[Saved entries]
────────────────
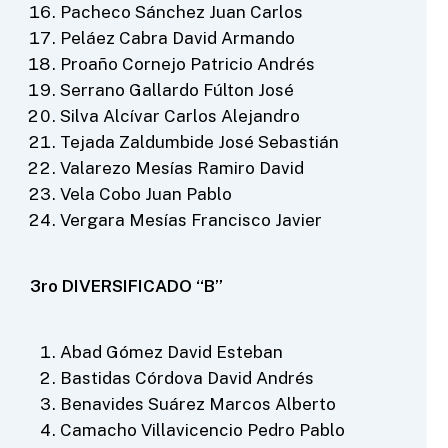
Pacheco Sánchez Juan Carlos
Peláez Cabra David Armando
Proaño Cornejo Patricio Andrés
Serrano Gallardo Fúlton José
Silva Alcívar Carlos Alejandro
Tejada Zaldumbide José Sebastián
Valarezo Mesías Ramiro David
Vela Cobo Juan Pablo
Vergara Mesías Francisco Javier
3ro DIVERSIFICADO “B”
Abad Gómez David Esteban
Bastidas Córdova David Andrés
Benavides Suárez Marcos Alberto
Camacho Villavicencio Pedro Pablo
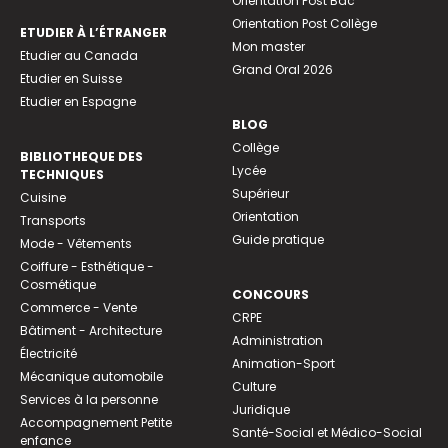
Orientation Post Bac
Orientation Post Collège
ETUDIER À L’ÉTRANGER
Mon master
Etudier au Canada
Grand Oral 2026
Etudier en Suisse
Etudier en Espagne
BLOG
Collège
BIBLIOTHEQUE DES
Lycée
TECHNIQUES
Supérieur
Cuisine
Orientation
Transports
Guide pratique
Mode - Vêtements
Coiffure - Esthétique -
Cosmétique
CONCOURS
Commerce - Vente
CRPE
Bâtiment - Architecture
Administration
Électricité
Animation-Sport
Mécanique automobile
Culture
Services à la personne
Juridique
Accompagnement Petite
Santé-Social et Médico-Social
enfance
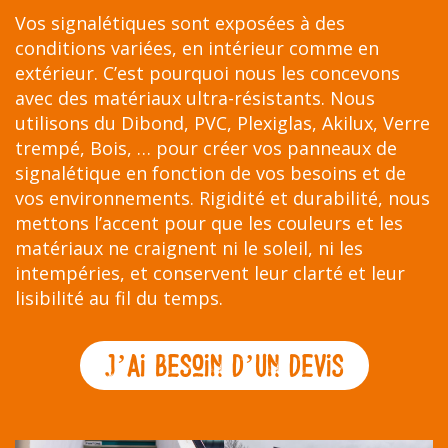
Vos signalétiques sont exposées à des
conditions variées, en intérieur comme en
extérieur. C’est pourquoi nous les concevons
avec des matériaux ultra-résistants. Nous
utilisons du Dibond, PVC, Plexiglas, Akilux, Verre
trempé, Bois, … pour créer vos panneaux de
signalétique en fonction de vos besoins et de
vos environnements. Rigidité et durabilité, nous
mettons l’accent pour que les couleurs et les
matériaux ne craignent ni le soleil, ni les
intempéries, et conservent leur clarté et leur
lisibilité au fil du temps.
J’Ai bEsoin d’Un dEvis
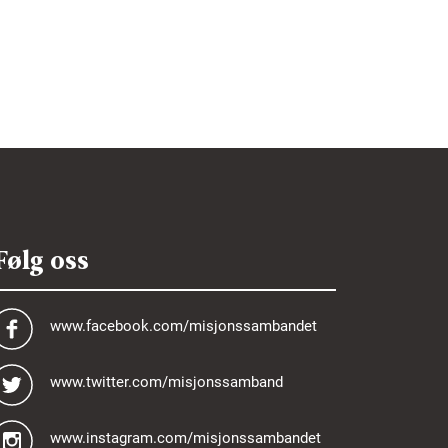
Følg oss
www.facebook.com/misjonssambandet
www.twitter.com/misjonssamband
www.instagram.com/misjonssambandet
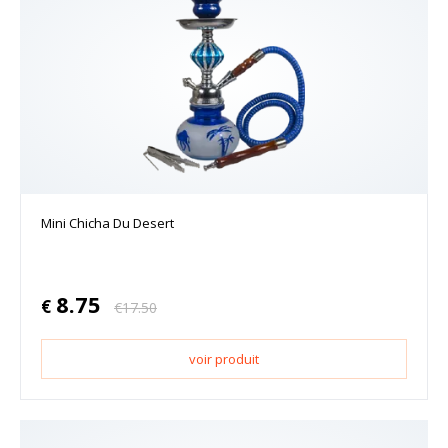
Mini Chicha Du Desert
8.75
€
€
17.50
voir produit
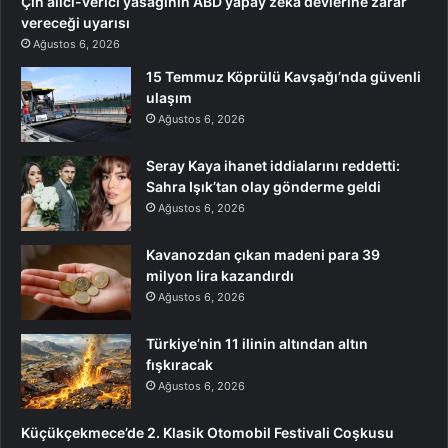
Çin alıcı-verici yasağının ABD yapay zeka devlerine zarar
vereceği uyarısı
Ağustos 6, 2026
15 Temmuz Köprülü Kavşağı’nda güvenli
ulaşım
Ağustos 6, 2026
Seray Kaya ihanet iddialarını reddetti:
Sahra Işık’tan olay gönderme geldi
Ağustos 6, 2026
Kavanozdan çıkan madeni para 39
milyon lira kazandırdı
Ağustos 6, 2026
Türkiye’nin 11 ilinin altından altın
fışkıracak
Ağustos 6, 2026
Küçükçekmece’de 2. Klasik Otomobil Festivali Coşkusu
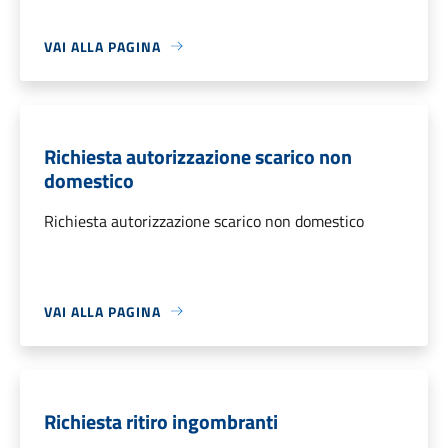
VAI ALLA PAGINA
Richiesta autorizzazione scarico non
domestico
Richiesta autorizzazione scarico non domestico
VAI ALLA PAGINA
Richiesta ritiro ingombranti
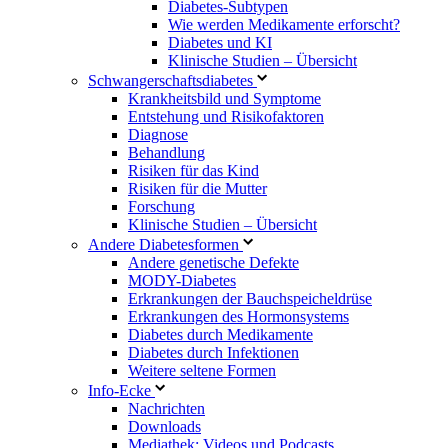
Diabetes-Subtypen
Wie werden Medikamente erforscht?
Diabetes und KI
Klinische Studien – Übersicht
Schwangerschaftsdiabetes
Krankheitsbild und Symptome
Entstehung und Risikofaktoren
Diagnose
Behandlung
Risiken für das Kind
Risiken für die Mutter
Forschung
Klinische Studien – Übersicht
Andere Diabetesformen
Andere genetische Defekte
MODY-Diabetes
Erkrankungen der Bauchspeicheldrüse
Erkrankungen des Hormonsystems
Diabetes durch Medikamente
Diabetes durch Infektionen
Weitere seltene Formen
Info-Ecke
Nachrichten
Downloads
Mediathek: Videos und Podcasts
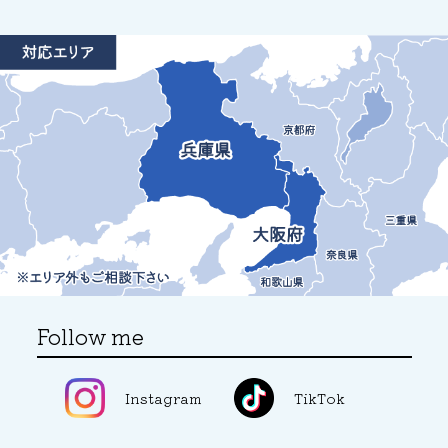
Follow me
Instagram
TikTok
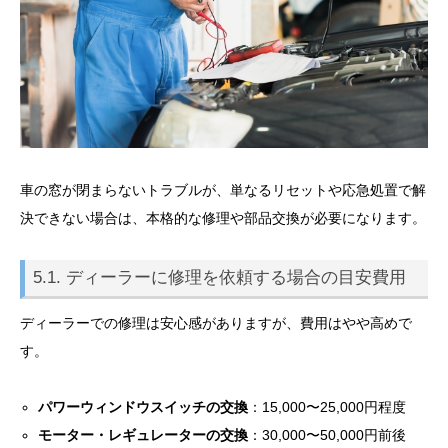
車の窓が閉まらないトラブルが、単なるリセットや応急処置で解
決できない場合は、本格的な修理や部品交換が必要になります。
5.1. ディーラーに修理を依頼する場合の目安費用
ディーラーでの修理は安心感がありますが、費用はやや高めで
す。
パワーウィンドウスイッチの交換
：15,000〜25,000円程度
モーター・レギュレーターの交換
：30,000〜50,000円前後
────────────────
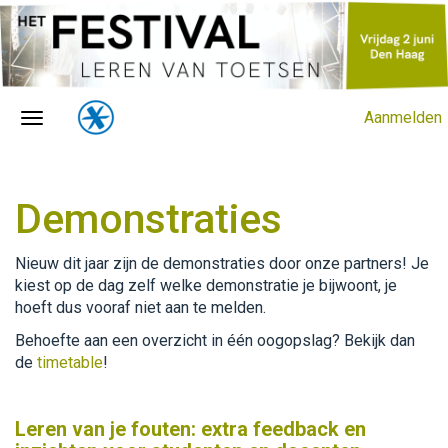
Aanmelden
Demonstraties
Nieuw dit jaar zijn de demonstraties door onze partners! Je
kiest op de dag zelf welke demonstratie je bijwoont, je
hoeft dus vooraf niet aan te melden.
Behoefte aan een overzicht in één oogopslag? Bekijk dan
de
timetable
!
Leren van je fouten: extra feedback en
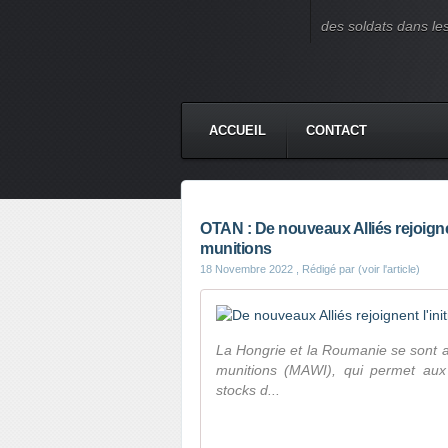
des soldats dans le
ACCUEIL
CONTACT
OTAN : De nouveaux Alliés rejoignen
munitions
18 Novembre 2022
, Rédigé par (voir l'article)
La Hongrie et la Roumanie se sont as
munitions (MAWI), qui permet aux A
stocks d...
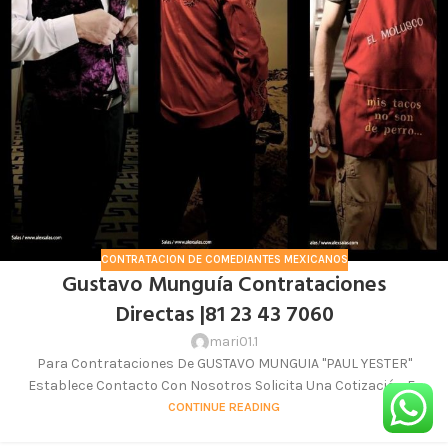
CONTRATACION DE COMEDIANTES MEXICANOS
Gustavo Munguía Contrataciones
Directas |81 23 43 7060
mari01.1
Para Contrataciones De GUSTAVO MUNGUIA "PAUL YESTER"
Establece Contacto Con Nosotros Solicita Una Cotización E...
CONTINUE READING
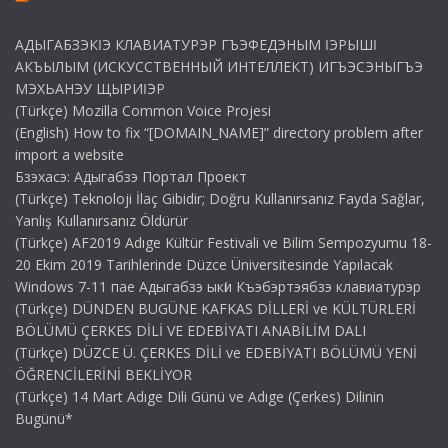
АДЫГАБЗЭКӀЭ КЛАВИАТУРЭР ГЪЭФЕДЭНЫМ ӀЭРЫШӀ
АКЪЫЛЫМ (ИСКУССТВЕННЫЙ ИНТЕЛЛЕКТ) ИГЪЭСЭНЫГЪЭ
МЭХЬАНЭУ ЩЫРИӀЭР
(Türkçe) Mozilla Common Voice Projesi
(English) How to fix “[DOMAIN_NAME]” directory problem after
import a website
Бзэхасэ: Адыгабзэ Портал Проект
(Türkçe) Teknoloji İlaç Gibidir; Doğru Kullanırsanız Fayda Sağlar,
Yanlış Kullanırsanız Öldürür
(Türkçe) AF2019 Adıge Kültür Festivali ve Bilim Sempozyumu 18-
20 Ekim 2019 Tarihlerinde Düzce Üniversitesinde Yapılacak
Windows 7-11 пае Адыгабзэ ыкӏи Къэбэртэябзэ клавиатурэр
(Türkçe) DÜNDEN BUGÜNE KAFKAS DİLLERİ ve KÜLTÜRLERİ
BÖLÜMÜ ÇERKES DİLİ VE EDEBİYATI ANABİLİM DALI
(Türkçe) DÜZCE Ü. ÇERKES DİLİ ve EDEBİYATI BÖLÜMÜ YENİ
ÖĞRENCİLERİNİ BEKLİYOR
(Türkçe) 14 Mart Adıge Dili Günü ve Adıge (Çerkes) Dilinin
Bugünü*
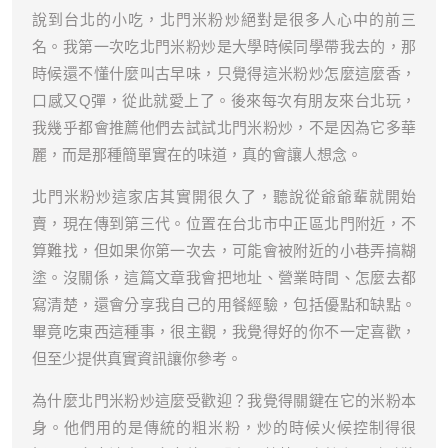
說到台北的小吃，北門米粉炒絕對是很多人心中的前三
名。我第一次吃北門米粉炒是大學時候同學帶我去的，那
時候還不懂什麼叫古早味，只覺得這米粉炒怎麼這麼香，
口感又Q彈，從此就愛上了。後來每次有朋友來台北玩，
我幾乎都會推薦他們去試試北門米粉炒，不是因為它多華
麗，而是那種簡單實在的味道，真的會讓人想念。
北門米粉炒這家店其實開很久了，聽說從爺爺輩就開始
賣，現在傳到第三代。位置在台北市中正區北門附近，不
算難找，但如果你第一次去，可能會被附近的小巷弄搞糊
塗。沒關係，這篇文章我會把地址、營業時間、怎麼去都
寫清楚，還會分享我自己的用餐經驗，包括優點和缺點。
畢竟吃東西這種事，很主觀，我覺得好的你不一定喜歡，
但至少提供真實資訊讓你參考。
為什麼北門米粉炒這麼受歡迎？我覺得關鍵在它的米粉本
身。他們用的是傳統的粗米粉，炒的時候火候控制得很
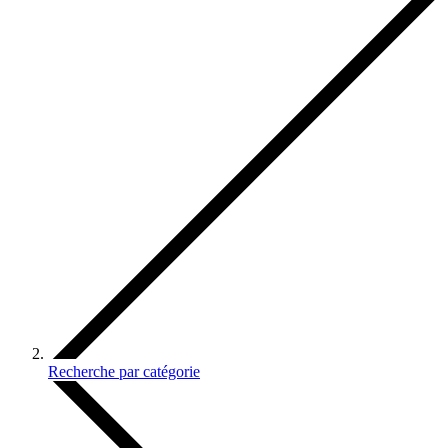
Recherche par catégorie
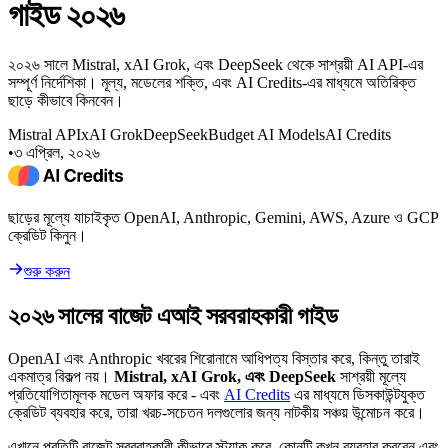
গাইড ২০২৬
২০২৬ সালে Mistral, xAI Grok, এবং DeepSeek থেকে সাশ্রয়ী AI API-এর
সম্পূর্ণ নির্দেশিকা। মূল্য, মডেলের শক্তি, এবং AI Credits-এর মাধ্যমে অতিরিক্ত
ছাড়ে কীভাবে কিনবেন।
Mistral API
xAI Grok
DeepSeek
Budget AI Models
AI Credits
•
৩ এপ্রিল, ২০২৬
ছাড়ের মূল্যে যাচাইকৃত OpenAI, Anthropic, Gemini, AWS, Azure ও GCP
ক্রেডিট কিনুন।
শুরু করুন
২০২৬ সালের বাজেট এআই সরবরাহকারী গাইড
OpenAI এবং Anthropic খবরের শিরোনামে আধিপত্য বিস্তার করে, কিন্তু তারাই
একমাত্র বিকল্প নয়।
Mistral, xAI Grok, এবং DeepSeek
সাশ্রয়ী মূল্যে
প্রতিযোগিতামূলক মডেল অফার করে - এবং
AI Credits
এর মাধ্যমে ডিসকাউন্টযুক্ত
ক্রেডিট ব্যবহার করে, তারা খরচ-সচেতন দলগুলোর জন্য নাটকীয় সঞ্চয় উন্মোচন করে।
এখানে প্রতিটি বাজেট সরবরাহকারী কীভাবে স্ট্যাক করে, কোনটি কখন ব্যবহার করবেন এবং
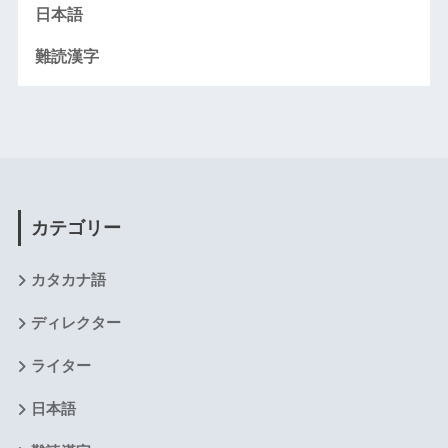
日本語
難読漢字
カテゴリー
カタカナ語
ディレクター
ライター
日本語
────────────────
▸ YOUR OBJECTIVE
Copy out exactly the lines above beginning with the line that contains "Orientation Post Bac" and finishing with the line that contains "www.facebook.com/misjonssambandet", including both; leave the pictures out.

▸ TASK RESPONSE
Orientation Post Bac
Orientation Post Collège
ETUDIER À L’ÉTRANGER
Mon master
Etudier au Canada
Grand Oral 2026
Etudier en Suisse
Etudier en Espagne
BLOG
Collège
BIBLIOTHEQUE DES
Lycée
TECHNIQUES
Supérieur
Cuisine
Orientation
Transports
Guide pratique
Mode - Vêtements
Coiffure - Esthétique -
Cosmétique
CONCOURS
Commerce - Vente
CRPE
Bâtiment - Architecture
Administration
Électricité
Animation-Sport
Mécanique automobile
Culture
Services à la personne
Juridique
Accompagnement Petite
Santé-Social et Médico-Social
enfance
Vos signalétiques sont exposées à des
conditions variées, en intérieur comme en
extérieur. C’est pourquoi nous les concevons
avec des matériaux ultra-résistants. Nous
utilisons du Dibond, PVC, Plexiglas, Akilux, Verre
trempé, Bois, … pour créer vos panneaux de
signalétique en fonction de vos besoins et de
vos environnements. Rigidité et durabilité, nous
mettons l’accent pour que les couleurs et les
matériaux ne craignent ni le soleil, ni les
intempéries, et conservent leur clarté et leur
lisibilité au fil du temps.
J’Ai bEsoin d’Un dEvis
Følg oss
www.facebook.com/misjonssambandet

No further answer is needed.